Engine power would then have to be set by position of the power handle, as you
have no MP or RPM readings, and of course no MFD for EMAX data.
So I wouldn’t be too quick to flick off BAT1.

The POH just says to reduce loads.

My opinion would be to pull the CB’s for the MFD and transponder and to turn
off all exterior lights and any unnecessary interior lights and not use the trim, then
land as soon as possible. Engine gages will still operate, trim is available if
required, gage lights will still be working, Aux power for headset ANR is still
working and flaps can be used on approach. If you have longer to go, I’d
shut off more items, to conserve power for gages and flaps.

Of course the essential bus is powering Garmin #1, PFD (or Sandel and flight
instruments) and the AP, so those can stay on indefinitely.


Yes that is correct.

The trim worked fine with the AP. I switched from the GPSS mode to Heading mode once inside the airspace and the trim continued to work. Matt had taught us that on intercepting the ILS in Nav and Heading Modes.

Once I turned off the AP the trim failed manually. I should have went back to AP and flew the base and final with the Heading mode. That would have made the trim much easier to deal with.


Unfortunatly I did not realize that until I was over the badlands and Indian Reservations of South Dakota.
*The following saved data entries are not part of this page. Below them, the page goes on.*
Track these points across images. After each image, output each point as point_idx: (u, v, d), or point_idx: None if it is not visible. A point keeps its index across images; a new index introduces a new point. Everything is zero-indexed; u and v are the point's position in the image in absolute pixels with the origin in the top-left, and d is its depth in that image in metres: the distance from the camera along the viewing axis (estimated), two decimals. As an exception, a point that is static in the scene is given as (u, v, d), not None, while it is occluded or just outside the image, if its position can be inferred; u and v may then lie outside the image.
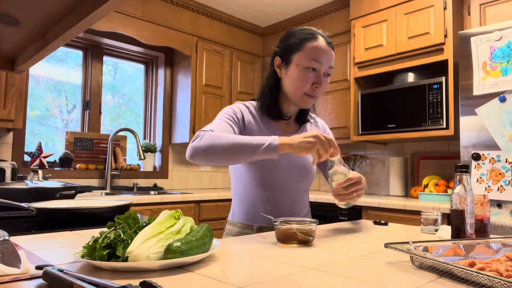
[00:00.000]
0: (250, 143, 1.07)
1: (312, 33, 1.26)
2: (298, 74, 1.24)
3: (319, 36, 1.26)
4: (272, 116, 1.32)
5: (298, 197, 1.34)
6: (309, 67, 1.23)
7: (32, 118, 2.99)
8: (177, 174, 3.58)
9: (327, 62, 1.25)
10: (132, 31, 3.00)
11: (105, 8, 0.79)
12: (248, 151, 1.07)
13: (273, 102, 1.31)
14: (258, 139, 1.08)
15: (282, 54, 1.29)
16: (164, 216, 0.80)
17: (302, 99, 1.27)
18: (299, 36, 1.26)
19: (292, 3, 3.39)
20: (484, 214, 1.05)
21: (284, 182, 1.29)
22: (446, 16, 2.49)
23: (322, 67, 1.24)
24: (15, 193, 1.47)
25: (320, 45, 1.24)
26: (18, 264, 0.65)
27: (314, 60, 1.22)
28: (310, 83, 1.24)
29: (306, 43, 1.24)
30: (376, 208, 2.52)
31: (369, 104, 2.86)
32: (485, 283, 0.59)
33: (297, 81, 1.24)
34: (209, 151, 1.09)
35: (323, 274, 0.69)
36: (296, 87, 1.25)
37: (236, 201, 1.38)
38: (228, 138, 1.09)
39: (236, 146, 1.08)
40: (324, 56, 1.24)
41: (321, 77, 1.25)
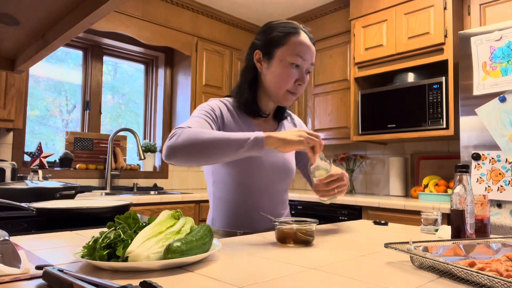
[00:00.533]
0: (234, 138, 1.00)
1: (295, 27, 1.21)
2: (281, 70, 1.18)
3: (301, 31, 1.20)
4: (250, 113, 1.25)
5: (279, 197, 1.31)
6: (293, 63, 1.18)
7: (32, 118, 2.99)
8: (177, 174, 3.58)
9: (310, 58, 1.21)
10: (132, 31, 3.00)
11: (105, 8, 0.79)
12: (232, 147, 0.99)
13: (252, 98, 1.24)
14: (242, 134, 1.01)
15: (263, 48, 1.22)
16: (164, 216, 0.80)
17: (284, 96, 1.22)
18: (283, 30, 1.20)
19: (292, 3, 3.39)
20: (484, 214, 1.05)
21: (266, 183, 1.25)
22: (446, 16, 2.49)
23: (305, 63, 1.20)
24: (15, 193, 1.47)
25: (304, 40, 1.19)
26: (18, 264, 0.65)
27: (299, 55, 1.18)
28: (293, 80, 1.19)
29: (290, 37, 1.18)
30: (376, 208, 2.52)
31: (369, 104, 2.86)
32: (485, 283, 0.59)
33: (280, 77, 1.19)
34: (189, 149, 0.99)
35: (323, 274, 0.69)
36: (279, 84, 1.20)
37: (215, 207, 1.30)
38: (209, 134, 1.01)
39: (219, 142, 0.99)
40: (308, 52, 1.19)
41: (304, 74, 1.20)
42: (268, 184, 1.26)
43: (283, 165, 1.28)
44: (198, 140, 0.99)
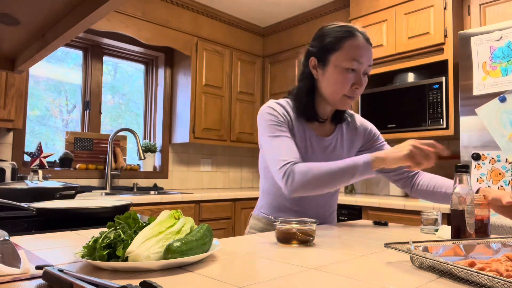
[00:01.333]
0: (345, 170, 1.08)
1: (350, 30, 1.18)
2: (337, 75, 1.17)
3: (358, 34, 1.18)
4: (308, 117, 1.26)
5: (326, 198, 1.31)
6: (348, 68, 1.16)
7: (32, 118, 2.99)
8: (177, 174, 3.58)
9: (367, 61, 1.18)
10: (132, 31, 3.00)
11: (105, 8, 0.79)
12: (345, 178, 1.09)
13: (309, 104, 1.25)
14: (352, 162, 1.08)
15: (318, 55, 1.21)
16: (164, 216, 0.80)
17: (341, 101, 1.21)
18: (336, 35, 1.18)
19: (292, 3, 3.39)
20: (484, 214, 1.05)
21: None
22: (446, 16, 2.49)
23: (361, 66, 1.17)
24: (15, 193, 1.47)
25: (360, 43, 1.17)
26: (18, 264, 0.65)
27: (354, 60, 1.15)
28: (350, 85, 1.17)
29: (344, 42, 1.17)
30: (376, 208, 2.52)
31: (369, 104, 2.86)
32: (485, 283, 0.59)
33: (336, 83, 1.18)
34: (308, 188, 1.10)
35: (323, 274, 0.69)
36: (335, 89, 1.19)
37: (262, 196, 1.36)
38: (321, 171, 1.09)
39: (332, 176, 1.08)
40: (365, 54, 1.17)
41: (361, 77, 1.18)
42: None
43: None
44: (313, 179, 1.09)
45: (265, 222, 1.32)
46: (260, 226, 1.33)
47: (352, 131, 1.36)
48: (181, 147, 3.62)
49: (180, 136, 3.42)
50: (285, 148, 1.15)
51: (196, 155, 3.73)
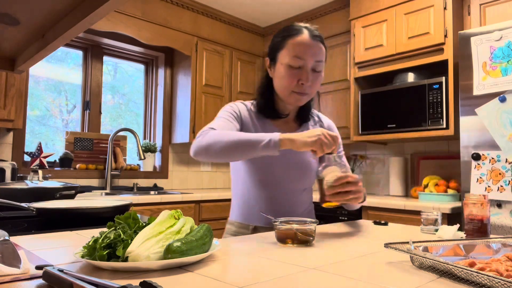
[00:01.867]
0: (250, 140, 1.08)
1: (296, 28, 1.23)
2: (283, 73, 1.23)
3: (304, 30, 1.22)
4: (267, 115, 1.32)
5: (296, 197, 1.32)
6: (292, 65, 1.21)
7: (32, 118, 2.99)
8: (177, 174, 3.58)
9: (312, 57, 1.21)
10: (132, 31, 3.00)
11: (105, 8, 0.79)
12: (248, 147, 1.08)
13: (267, 102, 1.31)
14: (259, 136, 1.09)
15: (269, 54, 1.30)
16: (164, 216, 0.80)
17: (291, 97, 1.25)
18: (283, 34, 1.25)
19: (292, 3, 3.39)
20: (484, 214, 1.05)
21: (281, 181, 1.28)
22: (446, 16, 2.49)
23: (307, 62, 1.21)
24: (15, 193, 1.47)
25: (303, 40, 1.21)
26: (18, 264, 0.65)
27: (296, 57, 1.20)
28: (296, 80, 1.22)
29: (288, 40, 1.22)
30: (376, 208, 2.52)
31: (369, 104, 2.86)
32: (485, 283, 0.59)
33: (282, 79, 1.23)
34: (211, 149, 1.11)
35: (323, 274, 0.69)
36: (283, 86, 1.24)
37: (234, 200, 1.39)
38: (229, 136, 1.11)
39: (237, 143, 1.09)
40: (308, 51, 1.20)
41: (308, 73, 1.21)
42: (282, 183, 1.29)
43: (300, 165, 1.30)
44: (218, 141, 1.11)
45: (237, 225, 1.33)
46: (233, 230, 1.33)
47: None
48: (181, 147, 3.62)
49: (180, 136, 3.42)
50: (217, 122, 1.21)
51: (196, 155, 3.72)
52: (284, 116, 1.33)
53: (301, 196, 1.35)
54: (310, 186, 1.38)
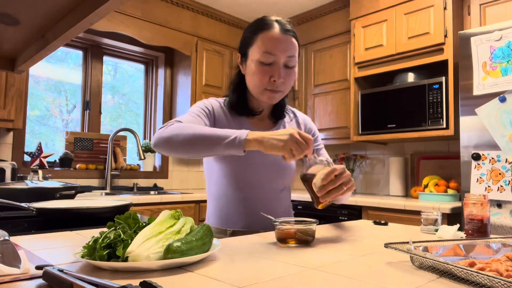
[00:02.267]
0: (214, 135, 0.99)
1: (267, 23, 1.16)
2: (254, 69, 1.17)
3: (275, 24, 1.15)
4: (240, 112, 1.26)
5: (274, 196, 1.26)
6: (262, 61, 1.15)
7: (32, 118, 2.99)
8: (177, 174, 3.58)
9: (283, 52, 1.14)
10: (132, 31, 3.00)
11: (105, 8, 0.79)
12: (211, 143, 0.98)
13: (239, 99, 1.25)
14: (225, 132, 0.99)
15: (240, 49, 1.24)
16: (164, 216, 0.80)
17: (264, 95, 1.19)
18: (253, 28, 1.18)
19: (292, 3, 3.39)
20: (484, 214, 1.05)
21: (258, 181, 1.22)
22: (446, 16, 2.49)
23: (278, 58, 1.14)
24: (15, 193, 1.47)
25: (274, 35, 1.14)
26: (18, 264, 0.65)
27: (267, 52, 1.13)
28: (267, 77, 1.16)
29: (258, 34, 1.16)
30: (376, 208, 2.52)
31: (369, 104, 2.86)
32: (485, 283, 0.59)
33: (254, 77, 1.18)
34: (171, 141, 1.02)
35: (323, 274, 0.69)
36: (254, 83, 1.19)
37: (209, 203, 1.32)
38: (193, 129, 1.02)
39: (199, 137, 0.99)
40: (279, 46, 1.14)
41: (280, 69, 1.15)
42: (259, 182, 1.23)
43: (277, 163, 1.24)
44: (180, 133, 1.01)
45: (214, 230, 1.24)
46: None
47: (294, 126, 1.34)
48: (181, 147, 3.61)
49: (180, 136, 3.41)
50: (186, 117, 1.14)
51: (196, 155, 3.73)
52: (257, 113, 1.27)
53: (280, 195, 1.29)
54: (289, 185, 1.33)
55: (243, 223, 1.23)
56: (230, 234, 1.22)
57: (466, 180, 2.12)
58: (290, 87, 1.22)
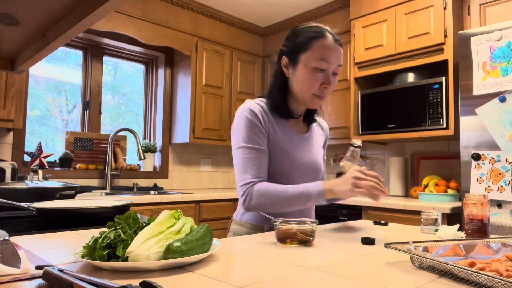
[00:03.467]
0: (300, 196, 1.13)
1: (320, 31, 1.22)
2: (306, 75, 1.21)
3: (327, 34, 1.21)
4: (282, 115, 1.29)
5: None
6: (317, 67, 1.19)
7: (32, 118, 2.99)
8: (177, 174, 3.58)
9: (335, 60, 1.21)
10: (132, 31, 3.00)
11: (105, 8, 0.79)
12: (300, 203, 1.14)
13: (282, 101, 1.28)
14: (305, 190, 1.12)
15: (289, 54, 1.26)
16: (164, 216, 0.80)
17: (311, 100, 1.25)
18: (306, 35, 1.22)
19: (292, 3, 3.39)
20: (484, 214, 1.05)
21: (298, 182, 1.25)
22: (446, 16, 2.49)
23: (330, 66, 1.21)
24: (15, 193, 1.47)
25: (329, 43, 1.20)
26: (18, 264, 0.65)
27: (323, 59, 1.19)
28: (319, 84, 1.21)
29: (313, 42, 1.20)
30: (376, 208, 2.52)
31: (369, 104, 2.86)
32: (485, 283, 0.59)
33: (305, 82, 1.22)
34: (263, 209, 1.18)
35: (323, 274, 0.69)
36: (304, 88, 1.23)
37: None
38: (276, 195, 1.14)
39: (287, 201, 1.14)
40: (333, 55, 1.20)
41: (330, 76, 1.21)
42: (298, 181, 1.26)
43: (314, 165, 1.31)
44: (268, 203, 1.16)
45: (250, 227, 1.28)
46: (245, 232, 1.29)
47: (320, 132, 1.44)
48: (181, 147, 3.62)
49: (180, 136, 3.42)
50: (251, 163, 1.20)
51: (196, 155, 3.73)
52: (297, 117, 1.32)
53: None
54: None
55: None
56: (267, 230, 1.26)
57: (466, 180, 2.12)
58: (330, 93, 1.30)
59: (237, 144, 1.23)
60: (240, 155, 1.22)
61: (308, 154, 1.30)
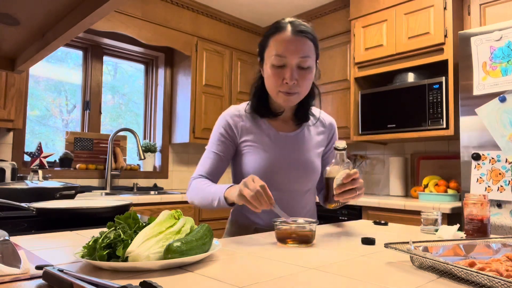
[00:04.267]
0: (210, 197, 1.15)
1: (277, 26, 1.19)
2: (268, 72, 1.19)
3: (287, 27, 1.16)
4: (261, 115, 1.29)
5: (298, 197, 1.28)
6: (274, 64, 1.16)
7: (32, 118, 2.99)
8: (177, 174, 3.58)
9: (294, 54, 1.15)
10: (132, 31, 3.00)
11: (105, 8, 0.79)
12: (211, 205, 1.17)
13: (259, 101, 1.28)
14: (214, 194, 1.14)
15: (259, 54, 1.27)
16: (164, 216, 0.80)
17: (279, 97, 1.20)
18: (267, 32, 1.22)
19: (292, 3, 3.39)
20: (484, 214, 1.05)
21: (284, 183, 1.25)
22: (446, 16, 2.49)
23: (289, 60, 1.15)
24: (15, 193, 1.47)
25: (284, 37, 1.15)
26: (18, 264, 0.65)
27: (278, 55, 1.15)
28: (280, 80, 1.17)
29: (270, 38, 1.19)
30: (376, 208, 2.52)
31: (369, 104, 2.86)
32: (485, 283, 0.59)
33: (268, 80, 1.21)
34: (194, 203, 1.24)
35: (323, 274, 0.69)
36: (269, 86, 1.21)
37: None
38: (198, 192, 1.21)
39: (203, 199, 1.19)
40: (289, 48, 1.14)
41: (292, 71, 1.15)
42: (285, 182, 1.25)
43: (302, 164, 1.26)
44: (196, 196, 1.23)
45: (237, 226, 1.30)
46: (233, 231, 1.31)
47: (321, 130, 1.37)
48: (181, 147, 3.62)
49: (180, 136, 3.42)
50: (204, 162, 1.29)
51: (196, 155, 3.73)
52: (278, 114, 1.29)
53: (304, 197, 1.31)
54: (313, 187, 1.35)
55: (267, 221, 1.26)
56: (254, 230, 1.26)
57: (466, 180, 2.12)
58: (306, 88, 1.21)
59: (207, 146, 1.32)
60: (203, 155, 1.31)
61: (295, 153, 1.26)
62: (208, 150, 1.30)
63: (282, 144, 1.27)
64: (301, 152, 1.28)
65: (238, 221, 1.32)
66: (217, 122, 1.32)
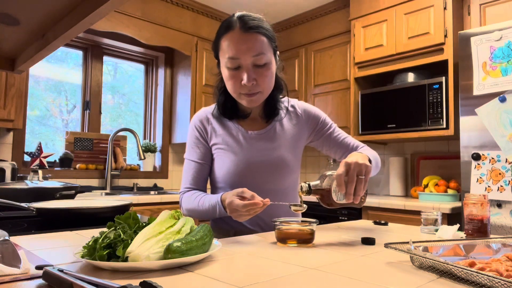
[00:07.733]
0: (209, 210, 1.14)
1: (226, 25, 1.11)
2: (226, 75, 1.13)
3: (235, 24, 1.09)
4: (229, 117, 1.25)
5: (274, 198, 1.21)
6: (228, 66, 1.11)
7: (32, 118, 2.99)
8: (177, 174, 3.58)
9: (246, 53, 1.07)
10: (132, 31, 3.00)
11: (105, 8, 0.79)
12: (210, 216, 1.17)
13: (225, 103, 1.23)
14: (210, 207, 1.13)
15: (214, 55, 1.20)
16: (164, 216, 0.80)
17: (242, 99, 1.16)
18: (218, 32, 1.14)
19: (292, 3, 3.39)
20: (484, 214, 1.05)
21: (257, 184, 1.19)
22: (446, 16, 2.49)
23: (243, 61, 1.08)
24: (15, 193, 1.47)
25: (234, 37, 1.08)
26: (18, 264, 0.65)
27: (230, 58, 1.09)
28: (239, 82, 1.11)
29: (221, 39, 1.11)
30: (376, 208, 2.52)
31: (369, 104, 2.86)
32: (485, 283, 0.59)
33: (227, 83, 1.15)
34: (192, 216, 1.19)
35: (323, 274, 0.69)
36: (230, 89, 1.16)
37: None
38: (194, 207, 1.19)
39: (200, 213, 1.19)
40: (240, 48, 1.07)
41: (248, 71, 1.09)
42: (258, 182, 1.20)
43: (274, 161, 1.21)
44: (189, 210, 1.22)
45: (217, 230, 1.27)
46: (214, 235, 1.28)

With the VRF weather and 35 minutes left to home I pressed on. The only airport would have been on the Reservation or Hot Springs which is only 12 more minutes on to Rapid.

Probably not the best idea to press on once the Bat 1 went completely dead, but felt comfortable going on, as a good friend had a private landing strip half way between RAP and the reservations airport, the 777 buffalo ranch were Kevin Cosner filmed Dances with Wolves .


In reply to:

Normally it makes the problem worse as you start losing various systems.

The other thought is if it is necessary to press on (say flying over an overcast to reach a VFR descent) then it is preferable to put your fate into your own hands – rather than wait for systems to fail one by one, switch off BAT1 and ALT1, fly without the non-essential bus until on the approach, then switch back on so you can have flaps, Aux Fuel Pump, engine instruments, etc. for landing.


I agree. Based on my electrical adventures and reading about others in the Cirrus, I think the training and emergency checklists should be reviewed. The Cirrus is a complicated electrical machine.

It is my position that given any type of significant electrical failure, weather permitting, a landing should be made at the nearest airport. Troubleshooting is much easier on the ground with a cell phone dialed to the 800 line at Cirrus. Also on the ground other cues are available such as odor and smoke that can be masked aloft.

In my flying career too much emphasis in training is placed on troubleshooting electrical problems aloft versus getting on the ground to figure things out. The Canadian accident report on SwissAir 111 is the case study for this issue.



You are definitly more right than wrong. One of the factors I used for pressing on was the fact the western Nebraska and southern South Dakota is primarily badlands, unihabited and Indian Reservations.

I just didn’t have the heart to leave 203RF on the Pine Ridge Indian reservation in need of repairs. Had I had to go any further than Rapid City, I would have set done ASAP once I started losing other systems like the Radios ect.

thanks for the good advise.



the checklist is the list produced and sold by Matt McDaniels from Progressive Aviation. I can not stress strong enough what a great help his list was. Whom ever does not have one should get one just for this purpose. Matt’s training was excellent and lead me through each step during the entire process. One less thing I had to worry about if I was doing the right thing or not.